Harper dismisses reports of F-35 cost hikes
Conservative Leader Stephen Harper says the cost of Canada's new stealth fighter jets is still within budget, even after the department in charge confirmed the original price will rise.
The Department of National Defence confirmed Monday to The Canadian Press that officials have been told the cost of Lockheed Martin's F-35 fighter jets is expected to jump.
The statement comes after several official reports from the U.S. government said the price has risen from the original 2001 estimate of $75 million per plane, cited frequently by the Conservatives.
The latest one comes from the Pentagon, which recently told the U.S. Congress there are a number of increases in the $382-billion (U.S.) development of the advanced fighter-bomber.
The latest reports put the Conservative leader on the defensive on Tuesday.
At an event in Quebec, Harper said the federal government can still pay for the fighter jets and fall within the budget if a multi-billion dollar contingency fund is used.
"Many of the reports you're citing are comparing apples to oranges. Our experts have put out their detailed figures and everything we've seen is within those figures and their contingencies — the contingencies that have been allowed," Harper said.
A statement issued by the Department of National Defence said it had not received a copy of the Pentagon report.
The statement said once it receives the report, the department "we will be able to assess how it may impact the cost of Canadian production aircraft."
The new Pentagon report suggests Canada could pay up to $24 billion over 30 years to maintain 65 planes.
That's even more than an estimate from Kevin Page, the parliamentary budget officer, who has said it would cost $19.5 billion to maintain the high-tech planes.
'This thing is out of control'
The latest reports on the potential cost increase associated with the controversial fighter jets sparked immediate reaction from the other political leaders campaigning across the country.
Liberal Leader Michael Ignatieff said Harper simply isn't telling the truth when it comes to the costs of the fighter jets.

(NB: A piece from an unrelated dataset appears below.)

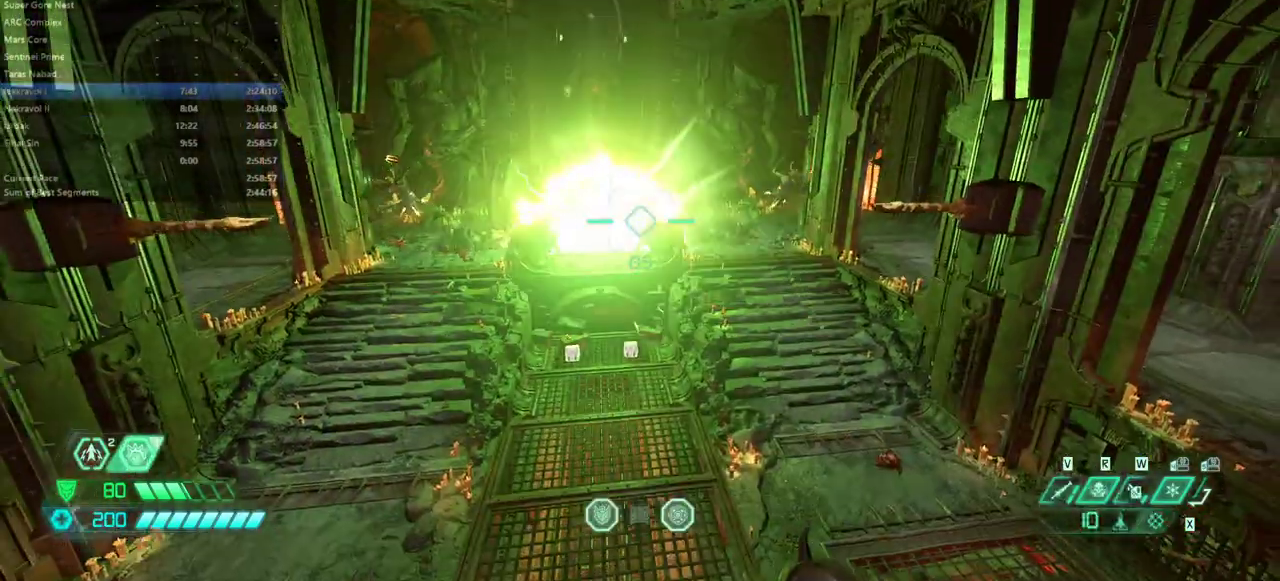
{"keys": ["tab"], "mouse": [], "events": [[500, "tab", "down"]]}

"And the thing that is so mendacious about what the government is doing is that they say to the Canadian people we can get you the plane at the right price. Let me tell you folks. Not even President Obama knows what the planes are going to cost. This thing is out of control."
Bloc Québécois Leader Gilles Duceppe challenged the Conservative leader to release all the information he has on the fighter jets.
"What we've said since the very beginning and when Mr. Harper is saying, he [doesn't] want to withdraw a contract, that means there's a contract. It's time until next Monday that he showed us that contract," Duceppe said.
Meanwhile, NDP Leader Jack Layton said he has grave doubts about the purchase of the fighter jets. But the NDP leader said he wanted to initiate a national discussion about defence needs if he's elected on May 2.
"We've got issues of our own sovereignty, we've got the north, we've got questions of disasters that might take place and equipment that might be required, whether it's elsewhere in the world or right here in Canada," Layton said.
"Let's have a full discussion of what the equipment needs are and what the priorities should be."